Les accompagnements sont souvent d’ordre administratif: il s’agit notamment de réinscrire les citoyens à la mutuelle.
«Il y a aussi des personnes qui n’ont pas conscience qu’elles peuvent bénéficier d’un statut BIM (NDLR: bénéficiaire d’intervention majorée). Or, payer le médecin ou ne payer que le ticket modérateur, ça change la donne!»
Pas de crédit pour le call center
Le contact avec les citoyens peut être récurrent pour des démarches assez poussées, ou ponctuel. « En pleine période Covid, évidemment, notre rôle est aussi d'informer sur la vaccination. Quand il y a des craintes, on y répond. La crise a clairement creusé les inégalités: certaines personnes n'ont pas la télé, pas Internet. Elles ont l'info par l'intermédiaire de leurs voisins… La réticence à l'égard de la vaccination relève davantage de la désinformation que d'une réelle appréhension. »
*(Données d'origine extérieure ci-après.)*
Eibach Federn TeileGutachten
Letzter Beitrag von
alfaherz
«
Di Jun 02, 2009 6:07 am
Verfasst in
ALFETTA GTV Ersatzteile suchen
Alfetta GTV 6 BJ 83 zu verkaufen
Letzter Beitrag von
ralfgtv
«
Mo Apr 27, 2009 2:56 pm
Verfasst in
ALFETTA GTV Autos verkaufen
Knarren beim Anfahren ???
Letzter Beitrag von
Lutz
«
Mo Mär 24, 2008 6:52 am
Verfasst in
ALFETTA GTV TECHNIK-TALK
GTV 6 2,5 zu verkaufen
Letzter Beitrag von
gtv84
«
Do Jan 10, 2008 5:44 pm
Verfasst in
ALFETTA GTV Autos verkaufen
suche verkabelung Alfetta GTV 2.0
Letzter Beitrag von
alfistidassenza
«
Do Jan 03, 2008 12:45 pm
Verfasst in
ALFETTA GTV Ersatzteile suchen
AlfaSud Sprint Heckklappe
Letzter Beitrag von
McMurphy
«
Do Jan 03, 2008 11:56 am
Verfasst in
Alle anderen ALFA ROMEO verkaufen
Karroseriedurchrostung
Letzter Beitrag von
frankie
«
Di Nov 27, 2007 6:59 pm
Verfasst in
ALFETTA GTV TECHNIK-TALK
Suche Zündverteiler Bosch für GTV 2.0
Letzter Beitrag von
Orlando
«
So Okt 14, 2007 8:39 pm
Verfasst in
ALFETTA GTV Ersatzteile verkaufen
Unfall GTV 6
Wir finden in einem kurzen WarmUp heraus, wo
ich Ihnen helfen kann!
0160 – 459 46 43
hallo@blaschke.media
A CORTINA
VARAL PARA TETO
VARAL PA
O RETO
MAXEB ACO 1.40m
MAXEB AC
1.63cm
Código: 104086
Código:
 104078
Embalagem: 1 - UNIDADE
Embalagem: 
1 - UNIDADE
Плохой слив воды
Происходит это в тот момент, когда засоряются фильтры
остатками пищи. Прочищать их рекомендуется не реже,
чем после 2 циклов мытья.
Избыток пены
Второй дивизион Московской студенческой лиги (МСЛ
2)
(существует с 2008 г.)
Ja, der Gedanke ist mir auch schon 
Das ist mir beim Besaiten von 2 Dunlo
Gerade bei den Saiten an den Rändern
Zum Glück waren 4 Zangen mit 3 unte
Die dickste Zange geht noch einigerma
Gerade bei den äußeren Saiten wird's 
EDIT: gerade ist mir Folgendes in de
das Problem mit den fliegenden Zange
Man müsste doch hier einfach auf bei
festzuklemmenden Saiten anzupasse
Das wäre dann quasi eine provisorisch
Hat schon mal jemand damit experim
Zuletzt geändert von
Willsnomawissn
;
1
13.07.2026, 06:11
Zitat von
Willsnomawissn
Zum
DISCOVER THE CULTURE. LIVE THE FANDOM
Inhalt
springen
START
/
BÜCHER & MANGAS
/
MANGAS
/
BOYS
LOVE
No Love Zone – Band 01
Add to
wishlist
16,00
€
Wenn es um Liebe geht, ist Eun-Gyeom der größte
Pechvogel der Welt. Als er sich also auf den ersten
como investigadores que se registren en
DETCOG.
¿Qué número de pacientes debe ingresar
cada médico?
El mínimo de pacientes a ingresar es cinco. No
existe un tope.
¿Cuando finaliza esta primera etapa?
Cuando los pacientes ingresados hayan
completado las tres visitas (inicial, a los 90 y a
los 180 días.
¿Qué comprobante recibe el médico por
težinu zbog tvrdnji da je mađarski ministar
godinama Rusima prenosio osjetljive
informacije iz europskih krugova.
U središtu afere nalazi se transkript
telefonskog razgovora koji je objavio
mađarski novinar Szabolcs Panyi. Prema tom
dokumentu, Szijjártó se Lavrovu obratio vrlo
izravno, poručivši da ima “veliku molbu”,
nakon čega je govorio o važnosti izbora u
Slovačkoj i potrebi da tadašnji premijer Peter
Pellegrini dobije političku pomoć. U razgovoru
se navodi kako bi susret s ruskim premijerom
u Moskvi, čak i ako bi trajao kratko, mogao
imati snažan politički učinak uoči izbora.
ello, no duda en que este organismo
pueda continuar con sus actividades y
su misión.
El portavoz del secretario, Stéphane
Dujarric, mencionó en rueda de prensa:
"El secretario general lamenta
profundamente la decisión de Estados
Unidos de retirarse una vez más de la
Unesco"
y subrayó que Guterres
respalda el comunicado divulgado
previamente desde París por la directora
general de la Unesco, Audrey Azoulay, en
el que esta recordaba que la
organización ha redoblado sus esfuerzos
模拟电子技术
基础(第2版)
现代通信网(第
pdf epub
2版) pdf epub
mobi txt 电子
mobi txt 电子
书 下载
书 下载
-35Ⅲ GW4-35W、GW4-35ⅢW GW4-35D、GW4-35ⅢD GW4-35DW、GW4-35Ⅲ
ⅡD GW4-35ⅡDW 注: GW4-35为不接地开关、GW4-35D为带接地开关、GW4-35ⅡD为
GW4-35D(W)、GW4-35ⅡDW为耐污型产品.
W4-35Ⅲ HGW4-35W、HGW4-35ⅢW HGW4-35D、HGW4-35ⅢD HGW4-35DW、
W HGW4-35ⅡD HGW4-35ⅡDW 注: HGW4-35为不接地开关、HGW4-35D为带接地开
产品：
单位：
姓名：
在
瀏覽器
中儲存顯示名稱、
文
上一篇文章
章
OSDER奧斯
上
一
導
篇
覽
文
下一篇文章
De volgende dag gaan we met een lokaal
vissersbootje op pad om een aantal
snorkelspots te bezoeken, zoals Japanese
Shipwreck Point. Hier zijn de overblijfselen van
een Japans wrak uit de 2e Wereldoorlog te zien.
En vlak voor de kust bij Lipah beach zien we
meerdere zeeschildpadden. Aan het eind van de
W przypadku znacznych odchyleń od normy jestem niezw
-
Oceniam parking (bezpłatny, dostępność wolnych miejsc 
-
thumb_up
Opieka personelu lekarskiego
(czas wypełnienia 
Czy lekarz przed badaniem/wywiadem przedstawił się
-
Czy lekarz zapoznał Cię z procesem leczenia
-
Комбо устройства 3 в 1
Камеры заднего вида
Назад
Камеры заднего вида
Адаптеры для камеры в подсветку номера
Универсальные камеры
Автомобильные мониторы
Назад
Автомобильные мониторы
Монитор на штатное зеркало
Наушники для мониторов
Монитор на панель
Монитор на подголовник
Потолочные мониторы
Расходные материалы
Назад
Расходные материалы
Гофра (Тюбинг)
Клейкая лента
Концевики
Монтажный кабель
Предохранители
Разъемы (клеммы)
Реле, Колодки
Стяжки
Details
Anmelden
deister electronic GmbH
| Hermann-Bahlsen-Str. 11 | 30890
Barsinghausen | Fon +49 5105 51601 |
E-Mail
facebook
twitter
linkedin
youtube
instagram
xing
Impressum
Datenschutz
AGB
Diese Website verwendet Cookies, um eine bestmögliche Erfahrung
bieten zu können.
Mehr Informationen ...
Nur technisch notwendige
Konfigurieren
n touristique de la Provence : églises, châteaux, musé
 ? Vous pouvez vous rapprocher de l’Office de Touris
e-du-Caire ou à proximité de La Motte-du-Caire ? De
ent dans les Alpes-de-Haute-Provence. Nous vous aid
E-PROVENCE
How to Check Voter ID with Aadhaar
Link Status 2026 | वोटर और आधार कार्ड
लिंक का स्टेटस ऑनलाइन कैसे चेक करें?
Dans ce contexte, le facilitateur santé peut aussi réaliser l'inscription des individus concernés: «Il y a des personnes qui ne savent ni lire ni écrire, d'autres reçoivent la convocation papier mais n'ont pas de crédit pour appeler le call center … C'est compliqué pour elles. On peut d'ailleurs aussi les accompagner physiquement jusqu'au centre de vaccination, pour qu'elle ne se sentent pas perdues.»
En Wallonie, les Community health workers sont actifs dans les régions de Liège, Verviers-Dison et Charleroi. Ce projet-pilote sera évalué à la fin de l’année, avant d’être éventuellement pérennisé.